## Exercise aim
Which of the lines below contain the string "paint"? Copy each one.

## Exercise inputs

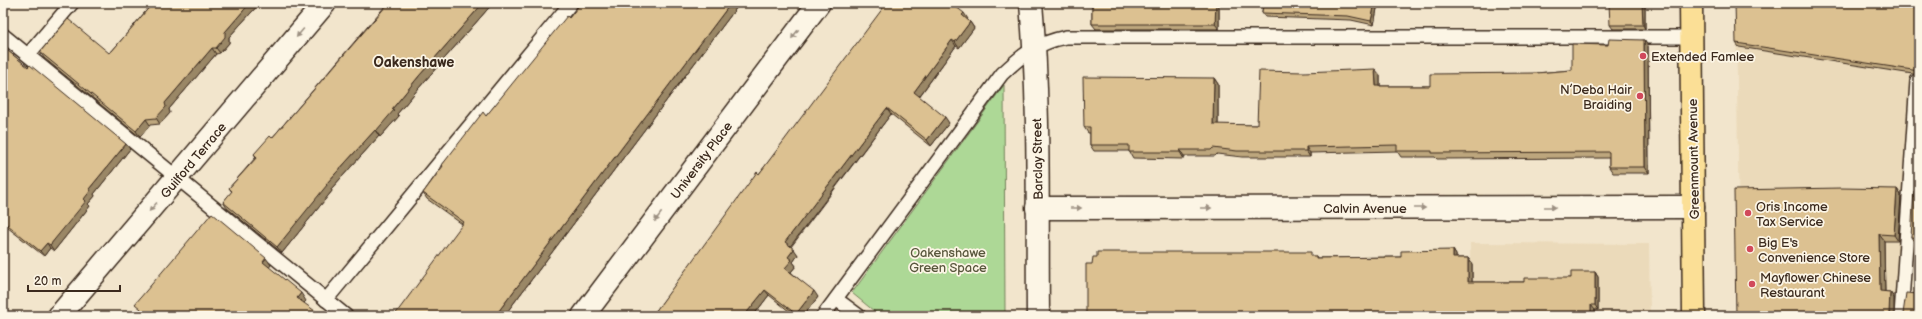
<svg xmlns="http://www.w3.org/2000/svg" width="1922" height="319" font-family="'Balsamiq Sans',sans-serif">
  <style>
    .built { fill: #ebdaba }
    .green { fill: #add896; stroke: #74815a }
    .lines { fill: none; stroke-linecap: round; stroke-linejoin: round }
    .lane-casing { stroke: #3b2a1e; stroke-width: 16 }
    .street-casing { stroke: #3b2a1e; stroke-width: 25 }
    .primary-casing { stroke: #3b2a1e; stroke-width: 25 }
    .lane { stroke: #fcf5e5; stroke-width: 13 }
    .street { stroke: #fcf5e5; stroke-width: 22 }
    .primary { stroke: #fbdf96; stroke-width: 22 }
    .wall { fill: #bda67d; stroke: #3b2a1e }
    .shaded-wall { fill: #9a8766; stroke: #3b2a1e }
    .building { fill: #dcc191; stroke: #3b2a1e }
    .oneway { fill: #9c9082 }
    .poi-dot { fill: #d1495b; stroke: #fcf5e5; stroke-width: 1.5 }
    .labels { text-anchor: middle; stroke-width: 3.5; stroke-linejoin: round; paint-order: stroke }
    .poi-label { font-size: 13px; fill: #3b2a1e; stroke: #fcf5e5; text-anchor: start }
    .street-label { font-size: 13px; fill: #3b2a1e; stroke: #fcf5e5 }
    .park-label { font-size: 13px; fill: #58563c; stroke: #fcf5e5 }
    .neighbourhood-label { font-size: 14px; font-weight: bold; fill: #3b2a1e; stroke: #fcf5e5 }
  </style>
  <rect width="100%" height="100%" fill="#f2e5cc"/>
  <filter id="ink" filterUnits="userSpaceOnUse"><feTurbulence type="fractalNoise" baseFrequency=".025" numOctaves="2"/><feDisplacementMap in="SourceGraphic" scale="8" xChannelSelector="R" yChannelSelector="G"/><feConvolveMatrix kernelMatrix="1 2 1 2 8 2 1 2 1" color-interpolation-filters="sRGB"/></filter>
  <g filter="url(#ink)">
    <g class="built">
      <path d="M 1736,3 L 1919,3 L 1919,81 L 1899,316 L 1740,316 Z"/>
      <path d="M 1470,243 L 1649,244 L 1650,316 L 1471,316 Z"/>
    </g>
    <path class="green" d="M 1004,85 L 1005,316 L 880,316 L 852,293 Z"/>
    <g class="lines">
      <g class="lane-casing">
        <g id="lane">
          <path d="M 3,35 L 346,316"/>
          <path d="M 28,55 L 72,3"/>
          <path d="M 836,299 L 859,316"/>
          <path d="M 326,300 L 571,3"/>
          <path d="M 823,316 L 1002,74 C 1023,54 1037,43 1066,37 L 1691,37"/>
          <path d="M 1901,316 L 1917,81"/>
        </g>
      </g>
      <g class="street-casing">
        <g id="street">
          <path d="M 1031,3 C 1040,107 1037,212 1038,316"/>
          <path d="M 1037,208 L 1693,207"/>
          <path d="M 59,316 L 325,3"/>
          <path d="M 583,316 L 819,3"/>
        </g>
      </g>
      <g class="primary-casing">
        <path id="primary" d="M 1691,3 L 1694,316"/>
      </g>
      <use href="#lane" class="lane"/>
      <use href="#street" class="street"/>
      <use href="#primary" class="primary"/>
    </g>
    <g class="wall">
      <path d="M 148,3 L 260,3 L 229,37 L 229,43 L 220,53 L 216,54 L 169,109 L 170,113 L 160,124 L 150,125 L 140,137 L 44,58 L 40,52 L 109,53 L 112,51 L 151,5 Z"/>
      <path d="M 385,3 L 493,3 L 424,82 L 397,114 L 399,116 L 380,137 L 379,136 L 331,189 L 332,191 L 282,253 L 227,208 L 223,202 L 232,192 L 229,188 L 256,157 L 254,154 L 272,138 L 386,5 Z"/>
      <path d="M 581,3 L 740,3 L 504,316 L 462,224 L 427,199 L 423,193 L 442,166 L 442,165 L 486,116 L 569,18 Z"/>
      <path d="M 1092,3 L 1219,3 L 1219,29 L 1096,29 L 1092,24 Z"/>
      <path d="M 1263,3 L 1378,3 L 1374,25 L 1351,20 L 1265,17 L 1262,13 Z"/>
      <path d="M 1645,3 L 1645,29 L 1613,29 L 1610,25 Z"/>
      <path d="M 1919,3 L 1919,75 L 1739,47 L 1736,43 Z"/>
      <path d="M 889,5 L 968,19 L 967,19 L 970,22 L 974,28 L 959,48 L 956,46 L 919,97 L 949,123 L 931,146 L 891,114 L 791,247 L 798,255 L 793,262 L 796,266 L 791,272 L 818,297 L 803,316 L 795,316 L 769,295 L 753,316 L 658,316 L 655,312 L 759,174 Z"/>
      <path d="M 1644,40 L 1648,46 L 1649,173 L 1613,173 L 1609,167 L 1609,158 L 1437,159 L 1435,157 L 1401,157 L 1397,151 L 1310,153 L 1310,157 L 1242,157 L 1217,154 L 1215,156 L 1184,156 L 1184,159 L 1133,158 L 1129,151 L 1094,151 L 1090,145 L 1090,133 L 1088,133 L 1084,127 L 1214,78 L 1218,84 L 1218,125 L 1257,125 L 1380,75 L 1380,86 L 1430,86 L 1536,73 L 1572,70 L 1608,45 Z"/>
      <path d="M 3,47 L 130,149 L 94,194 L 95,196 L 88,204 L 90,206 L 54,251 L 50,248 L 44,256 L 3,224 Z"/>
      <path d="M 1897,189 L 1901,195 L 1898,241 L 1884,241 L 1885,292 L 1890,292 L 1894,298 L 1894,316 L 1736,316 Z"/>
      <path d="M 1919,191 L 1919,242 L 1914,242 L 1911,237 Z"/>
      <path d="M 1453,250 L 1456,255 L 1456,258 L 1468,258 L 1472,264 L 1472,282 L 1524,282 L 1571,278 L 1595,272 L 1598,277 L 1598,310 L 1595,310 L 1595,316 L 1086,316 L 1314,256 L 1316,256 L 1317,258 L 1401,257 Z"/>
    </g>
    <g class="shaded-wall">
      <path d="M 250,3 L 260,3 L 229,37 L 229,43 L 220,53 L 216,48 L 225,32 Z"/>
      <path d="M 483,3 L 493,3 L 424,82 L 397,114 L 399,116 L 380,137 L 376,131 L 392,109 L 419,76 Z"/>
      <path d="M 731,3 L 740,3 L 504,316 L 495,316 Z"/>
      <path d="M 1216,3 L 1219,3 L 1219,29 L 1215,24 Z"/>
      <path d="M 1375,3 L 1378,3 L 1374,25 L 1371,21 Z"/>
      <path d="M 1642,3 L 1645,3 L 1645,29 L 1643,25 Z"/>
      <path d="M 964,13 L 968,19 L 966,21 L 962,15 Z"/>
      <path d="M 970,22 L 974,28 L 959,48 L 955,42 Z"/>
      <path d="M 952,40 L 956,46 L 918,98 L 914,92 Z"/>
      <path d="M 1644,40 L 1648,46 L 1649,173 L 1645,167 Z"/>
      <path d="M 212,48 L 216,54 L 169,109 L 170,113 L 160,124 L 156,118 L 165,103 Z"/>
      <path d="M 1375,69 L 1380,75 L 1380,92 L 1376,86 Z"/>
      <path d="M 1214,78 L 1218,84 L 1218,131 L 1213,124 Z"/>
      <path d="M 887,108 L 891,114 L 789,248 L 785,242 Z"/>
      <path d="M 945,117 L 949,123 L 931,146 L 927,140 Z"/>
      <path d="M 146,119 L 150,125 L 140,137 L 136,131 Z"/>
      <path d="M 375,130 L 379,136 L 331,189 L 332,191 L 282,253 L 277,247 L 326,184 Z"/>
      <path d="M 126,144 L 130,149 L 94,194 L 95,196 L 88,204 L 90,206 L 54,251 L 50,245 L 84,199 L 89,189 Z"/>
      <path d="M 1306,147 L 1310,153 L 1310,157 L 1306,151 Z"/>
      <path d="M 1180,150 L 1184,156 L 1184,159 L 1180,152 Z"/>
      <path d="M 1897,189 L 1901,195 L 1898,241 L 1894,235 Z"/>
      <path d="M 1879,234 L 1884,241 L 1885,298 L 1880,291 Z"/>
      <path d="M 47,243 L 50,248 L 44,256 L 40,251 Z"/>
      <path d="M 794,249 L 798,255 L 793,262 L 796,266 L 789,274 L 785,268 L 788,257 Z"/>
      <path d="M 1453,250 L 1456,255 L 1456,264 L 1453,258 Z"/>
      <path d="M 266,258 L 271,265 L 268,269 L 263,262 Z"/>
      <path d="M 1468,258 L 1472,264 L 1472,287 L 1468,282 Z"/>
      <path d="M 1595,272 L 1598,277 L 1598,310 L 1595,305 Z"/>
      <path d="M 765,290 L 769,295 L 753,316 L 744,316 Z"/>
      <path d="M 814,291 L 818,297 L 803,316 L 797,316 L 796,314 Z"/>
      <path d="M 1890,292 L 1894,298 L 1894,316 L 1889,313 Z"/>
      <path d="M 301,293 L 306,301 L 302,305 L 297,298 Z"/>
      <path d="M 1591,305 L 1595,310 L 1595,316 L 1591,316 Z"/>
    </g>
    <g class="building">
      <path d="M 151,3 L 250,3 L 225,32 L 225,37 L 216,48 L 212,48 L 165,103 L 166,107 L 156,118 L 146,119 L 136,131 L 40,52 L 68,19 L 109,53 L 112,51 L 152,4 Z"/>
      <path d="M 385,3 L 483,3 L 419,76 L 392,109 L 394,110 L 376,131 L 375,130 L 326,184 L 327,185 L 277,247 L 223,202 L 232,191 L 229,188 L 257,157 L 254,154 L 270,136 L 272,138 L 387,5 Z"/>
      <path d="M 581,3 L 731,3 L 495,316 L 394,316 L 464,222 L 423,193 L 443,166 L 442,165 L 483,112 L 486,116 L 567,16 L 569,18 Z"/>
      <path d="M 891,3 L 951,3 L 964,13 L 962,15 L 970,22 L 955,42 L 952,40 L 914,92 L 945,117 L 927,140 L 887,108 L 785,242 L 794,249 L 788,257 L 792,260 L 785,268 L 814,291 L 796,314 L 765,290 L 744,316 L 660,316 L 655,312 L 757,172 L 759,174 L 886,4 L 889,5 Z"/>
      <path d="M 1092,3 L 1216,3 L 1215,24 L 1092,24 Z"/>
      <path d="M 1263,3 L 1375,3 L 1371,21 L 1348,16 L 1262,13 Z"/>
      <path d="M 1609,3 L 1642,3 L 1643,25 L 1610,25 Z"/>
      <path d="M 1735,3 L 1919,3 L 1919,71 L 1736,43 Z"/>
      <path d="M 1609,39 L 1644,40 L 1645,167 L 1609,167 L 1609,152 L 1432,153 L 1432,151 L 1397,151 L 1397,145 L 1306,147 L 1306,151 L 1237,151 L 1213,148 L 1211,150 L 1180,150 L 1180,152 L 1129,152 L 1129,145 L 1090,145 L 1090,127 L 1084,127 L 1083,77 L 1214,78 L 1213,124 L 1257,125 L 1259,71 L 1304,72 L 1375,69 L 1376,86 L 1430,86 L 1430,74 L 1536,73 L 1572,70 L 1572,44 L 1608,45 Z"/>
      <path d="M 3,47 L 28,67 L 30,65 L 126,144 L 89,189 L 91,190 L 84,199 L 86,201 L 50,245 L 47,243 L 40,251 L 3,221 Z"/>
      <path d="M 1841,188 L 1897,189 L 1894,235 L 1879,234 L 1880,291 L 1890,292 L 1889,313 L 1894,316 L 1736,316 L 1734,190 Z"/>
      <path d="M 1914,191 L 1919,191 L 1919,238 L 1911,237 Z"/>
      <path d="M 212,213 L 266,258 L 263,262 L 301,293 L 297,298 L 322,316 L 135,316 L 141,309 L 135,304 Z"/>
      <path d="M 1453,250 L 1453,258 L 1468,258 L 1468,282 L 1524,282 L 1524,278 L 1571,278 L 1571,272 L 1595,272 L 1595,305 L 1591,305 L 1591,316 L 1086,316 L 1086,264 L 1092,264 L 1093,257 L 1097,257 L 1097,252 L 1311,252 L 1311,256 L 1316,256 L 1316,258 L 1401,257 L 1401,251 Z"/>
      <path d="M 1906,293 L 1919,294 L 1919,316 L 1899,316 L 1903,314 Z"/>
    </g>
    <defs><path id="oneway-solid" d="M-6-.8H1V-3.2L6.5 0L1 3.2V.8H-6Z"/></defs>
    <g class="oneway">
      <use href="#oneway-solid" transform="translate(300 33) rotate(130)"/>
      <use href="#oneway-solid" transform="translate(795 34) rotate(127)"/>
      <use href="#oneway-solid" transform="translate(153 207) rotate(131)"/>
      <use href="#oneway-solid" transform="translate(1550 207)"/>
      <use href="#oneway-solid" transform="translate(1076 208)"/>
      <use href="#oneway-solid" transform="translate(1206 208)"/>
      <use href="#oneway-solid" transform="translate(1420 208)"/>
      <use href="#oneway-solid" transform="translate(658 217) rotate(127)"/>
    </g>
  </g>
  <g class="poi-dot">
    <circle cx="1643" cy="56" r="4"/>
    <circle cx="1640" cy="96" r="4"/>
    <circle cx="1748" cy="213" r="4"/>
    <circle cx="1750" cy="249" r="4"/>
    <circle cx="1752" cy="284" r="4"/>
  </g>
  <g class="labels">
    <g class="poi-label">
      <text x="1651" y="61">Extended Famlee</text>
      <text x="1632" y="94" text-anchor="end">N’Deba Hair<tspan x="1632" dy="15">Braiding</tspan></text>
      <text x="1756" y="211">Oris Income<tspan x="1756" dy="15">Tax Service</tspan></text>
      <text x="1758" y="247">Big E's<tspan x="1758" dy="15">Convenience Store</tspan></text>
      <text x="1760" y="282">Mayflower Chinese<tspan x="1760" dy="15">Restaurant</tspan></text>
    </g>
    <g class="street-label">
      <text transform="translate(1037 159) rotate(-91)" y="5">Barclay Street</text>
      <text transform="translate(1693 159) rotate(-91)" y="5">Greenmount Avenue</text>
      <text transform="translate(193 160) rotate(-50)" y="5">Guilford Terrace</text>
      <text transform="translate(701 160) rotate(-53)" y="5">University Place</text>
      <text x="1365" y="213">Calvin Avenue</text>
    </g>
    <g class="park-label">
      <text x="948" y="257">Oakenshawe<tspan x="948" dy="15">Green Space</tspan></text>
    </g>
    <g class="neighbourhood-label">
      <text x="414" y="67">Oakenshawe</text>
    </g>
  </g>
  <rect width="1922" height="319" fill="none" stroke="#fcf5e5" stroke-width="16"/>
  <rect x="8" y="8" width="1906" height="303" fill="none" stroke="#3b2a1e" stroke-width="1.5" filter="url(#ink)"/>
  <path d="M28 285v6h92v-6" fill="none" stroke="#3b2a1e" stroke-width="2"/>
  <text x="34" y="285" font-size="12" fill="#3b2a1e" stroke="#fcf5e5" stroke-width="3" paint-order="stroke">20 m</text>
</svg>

==

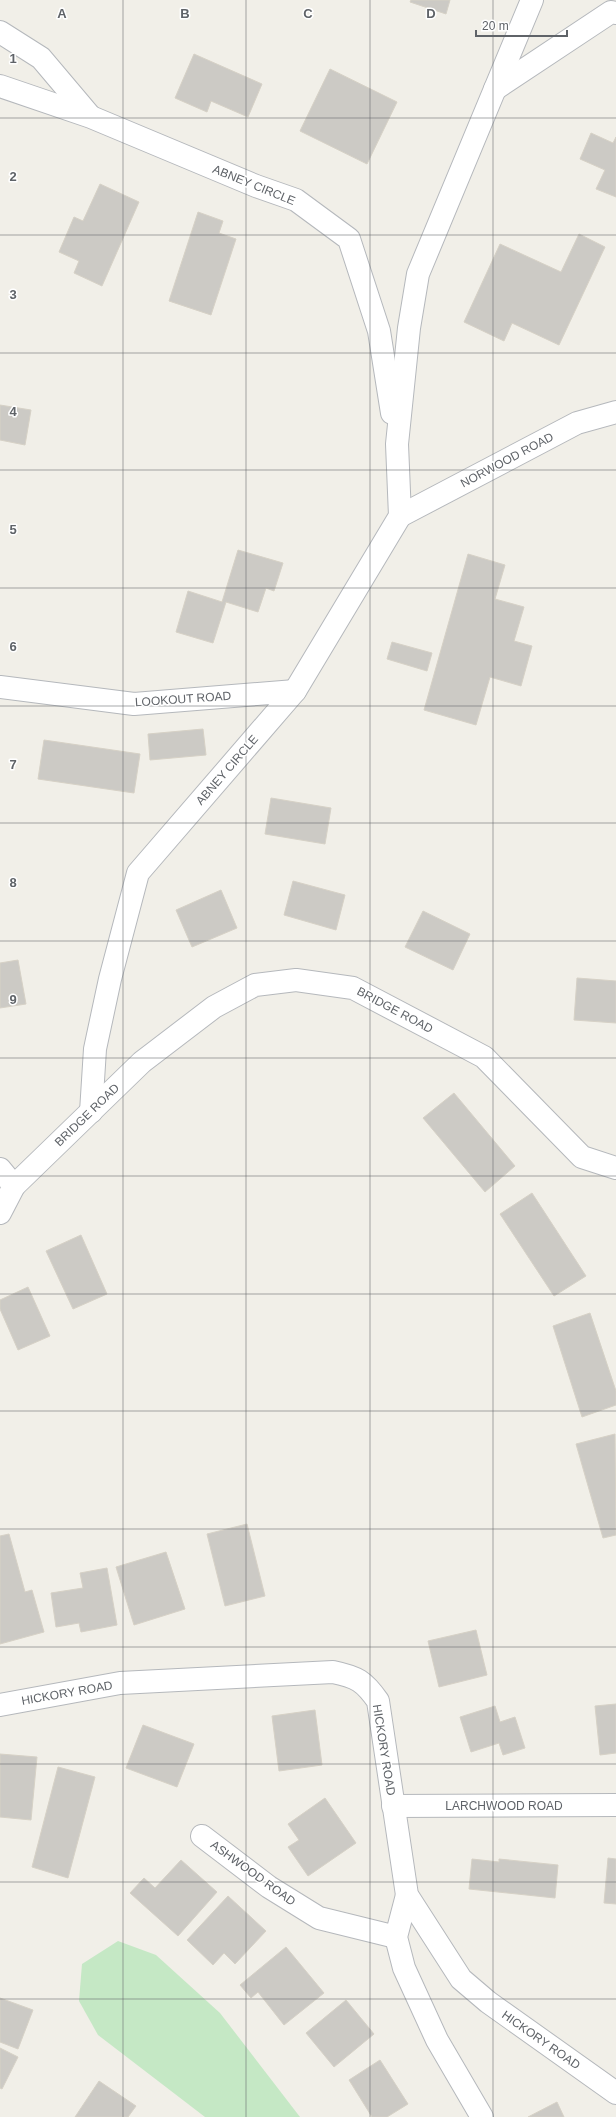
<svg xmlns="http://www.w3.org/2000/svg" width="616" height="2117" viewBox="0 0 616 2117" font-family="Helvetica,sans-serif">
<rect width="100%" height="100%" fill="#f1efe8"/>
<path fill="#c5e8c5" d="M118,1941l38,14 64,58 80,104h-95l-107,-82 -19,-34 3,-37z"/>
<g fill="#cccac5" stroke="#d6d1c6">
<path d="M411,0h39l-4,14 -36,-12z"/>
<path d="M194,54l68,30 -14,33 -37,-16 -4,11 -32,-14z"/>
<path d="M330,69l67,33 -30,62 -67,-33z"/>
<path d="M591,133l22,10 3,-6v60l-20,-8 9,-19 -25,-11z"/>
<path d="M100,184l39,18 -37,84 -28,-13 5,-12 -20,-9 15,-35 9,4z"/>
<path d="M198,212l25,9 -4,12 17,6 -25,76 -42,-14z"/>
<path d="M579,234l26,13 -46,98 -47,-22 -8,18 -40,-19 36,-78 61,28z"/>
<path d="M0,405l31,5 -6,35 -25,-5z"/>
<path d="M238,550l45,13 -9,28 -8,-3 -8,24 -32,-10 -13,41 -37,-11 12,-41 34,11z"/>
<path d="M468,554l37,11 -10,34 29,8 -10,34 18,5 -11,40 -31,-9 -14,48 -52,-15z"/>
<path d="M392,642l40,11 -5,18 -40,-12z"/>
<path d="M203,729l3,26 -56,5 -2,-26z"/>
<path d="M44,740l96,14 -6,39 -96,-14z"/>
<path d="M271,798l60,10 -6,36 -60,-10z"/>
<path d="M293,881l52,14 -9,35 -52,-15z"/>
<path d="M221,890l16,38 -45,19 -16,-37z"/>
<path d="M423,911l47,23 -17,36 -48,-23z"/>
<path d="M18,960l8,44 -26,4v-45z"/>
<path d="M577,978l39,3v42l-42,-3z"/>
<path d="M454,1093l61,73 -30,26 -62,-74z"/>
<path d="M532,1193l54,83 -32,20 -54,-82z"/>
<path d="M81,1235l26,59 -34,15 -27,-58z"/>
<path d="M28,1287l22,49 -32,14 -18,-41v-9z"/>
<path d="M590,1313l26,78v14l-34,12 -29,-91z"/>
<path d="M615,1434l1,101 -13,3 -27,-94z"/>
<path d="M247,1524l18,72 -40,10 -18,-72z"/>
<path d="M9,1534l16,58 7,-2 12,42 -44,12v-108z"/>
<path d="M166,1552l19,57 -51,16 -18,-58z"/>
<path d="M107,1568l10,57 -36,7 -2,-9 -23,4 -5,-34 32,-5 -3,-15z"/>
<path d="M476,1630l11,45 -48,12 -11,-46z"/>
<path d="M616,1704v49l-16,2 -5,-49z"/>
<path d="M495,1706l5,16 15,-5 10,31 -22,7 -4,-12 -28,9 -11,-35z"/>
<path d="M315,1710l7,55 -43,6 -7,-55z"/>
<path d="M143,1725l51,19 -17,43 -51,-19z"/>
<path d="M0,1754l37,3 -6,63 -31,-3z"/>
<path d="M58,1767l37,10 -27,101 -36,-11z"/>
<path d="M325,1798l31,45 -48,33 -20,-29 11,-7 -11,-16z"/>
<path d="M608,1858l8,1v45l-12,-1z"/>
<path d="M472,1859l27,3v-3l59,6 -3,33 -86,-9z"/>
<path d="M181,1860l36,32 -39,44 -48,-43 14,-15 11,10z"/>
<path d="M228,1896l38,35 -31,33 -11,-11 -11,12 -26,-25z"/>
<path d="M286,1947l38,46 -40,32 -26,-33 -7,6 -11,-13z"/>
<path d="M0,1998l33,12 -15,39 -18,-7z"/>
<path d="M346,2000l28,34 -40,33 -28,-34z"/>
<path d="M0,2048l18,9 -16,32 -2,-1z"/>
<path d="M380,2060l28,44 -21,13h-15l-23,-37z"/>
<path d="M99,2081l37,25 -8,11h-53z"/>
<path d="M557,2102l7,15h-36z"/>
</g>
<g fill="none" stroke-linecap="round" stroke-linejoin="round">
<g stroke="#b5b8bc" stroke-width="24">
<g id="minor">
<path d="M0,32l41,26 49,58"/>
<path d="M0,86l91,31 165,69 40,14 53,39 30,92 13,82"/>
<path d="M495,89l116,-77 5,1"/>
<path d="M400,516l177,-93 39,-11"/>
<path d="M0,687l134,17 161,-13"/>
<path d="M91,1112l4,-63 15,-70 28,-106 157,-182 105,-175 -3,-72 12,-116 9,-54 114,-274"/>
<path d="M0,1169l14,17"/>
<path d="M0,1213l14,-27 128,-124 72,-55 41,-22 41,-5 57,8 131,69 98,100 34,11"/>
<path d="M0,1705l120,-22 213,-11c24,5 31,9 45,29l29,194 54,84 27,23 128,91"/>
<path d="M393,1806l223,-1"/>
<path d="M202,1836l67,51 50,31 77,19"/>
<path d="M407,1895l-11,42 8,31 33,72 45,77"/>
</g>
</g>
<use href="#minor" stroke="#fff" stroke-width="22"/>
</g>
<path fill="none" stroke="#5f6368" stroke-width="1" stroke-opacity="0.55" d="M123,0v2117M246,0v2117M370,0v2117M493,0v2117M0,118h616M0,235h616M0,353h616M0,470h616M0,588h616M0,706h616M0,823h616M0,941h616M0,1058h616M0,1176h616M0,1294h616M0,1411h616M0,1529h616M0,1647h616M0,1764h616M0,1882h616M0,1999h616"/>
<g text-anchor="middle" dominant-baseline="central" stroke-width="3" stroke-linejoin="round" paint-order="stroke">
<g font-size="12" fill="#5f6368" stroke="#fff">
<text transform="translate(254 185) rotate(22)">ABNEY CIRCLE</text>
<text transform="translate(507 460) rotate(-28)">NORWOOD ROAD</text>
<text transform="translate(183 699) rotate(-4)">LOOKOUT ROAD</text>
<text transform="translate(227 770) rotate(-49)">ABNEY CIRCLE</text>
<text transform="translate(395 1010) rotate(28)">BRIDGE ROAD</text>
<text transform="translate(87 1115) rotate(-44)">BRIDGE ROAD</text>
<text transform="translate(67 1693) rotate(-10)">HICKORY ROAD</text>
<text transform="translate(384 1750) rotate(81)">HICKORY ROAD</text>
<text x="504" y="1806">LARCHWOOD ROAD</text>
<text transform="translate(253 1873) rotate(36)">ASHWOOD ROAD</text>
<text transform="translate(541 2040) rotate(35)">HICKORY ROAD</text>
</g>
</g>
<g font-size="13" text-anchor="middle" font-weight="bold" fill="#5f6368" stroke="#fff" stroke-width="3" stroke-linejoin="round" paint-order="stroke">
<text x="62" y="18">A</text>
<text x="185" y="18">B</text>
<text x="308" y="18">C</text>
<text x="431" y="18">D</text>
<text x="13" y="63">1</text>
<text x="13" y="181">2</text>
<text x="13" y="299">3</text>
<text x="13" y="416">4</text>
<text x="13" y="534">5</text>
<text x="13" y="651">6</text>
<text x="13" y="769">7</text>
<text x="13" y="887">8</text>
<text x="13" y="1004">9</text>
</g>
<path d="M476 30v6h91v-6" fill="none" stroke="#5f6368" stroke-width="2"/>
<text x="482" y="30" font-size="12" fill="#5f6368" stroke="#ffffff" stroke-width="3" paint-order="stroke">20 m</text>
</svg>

## Task response
    .labels { text-anchor: middle; stroke-width: 3.5; stroke-linejoin: round; paint-order: stroke }
  <text x="34" y="285" font-size="12" fill="#3b2a1e" stroke="#fcf5e5" stroke-width="3" paint-order="stroke">20 m</text>
<g text-anchor="middle" dominant-baseline="central" stroke-width="3" stroke-linejoin="round" paint-order="stroke">
<g font-size="13" text-anchor="middle" font-weight="bold" fill="#5f6368" stroke="#fff" stroke-width="3" stroke-linejoin="round" paint-order="stroke">
<text x="482" y="30" font-size="12" fill="#5f6368" stroke="#ffffff" stroke-width="3" paint-order="stroke">20 m</text>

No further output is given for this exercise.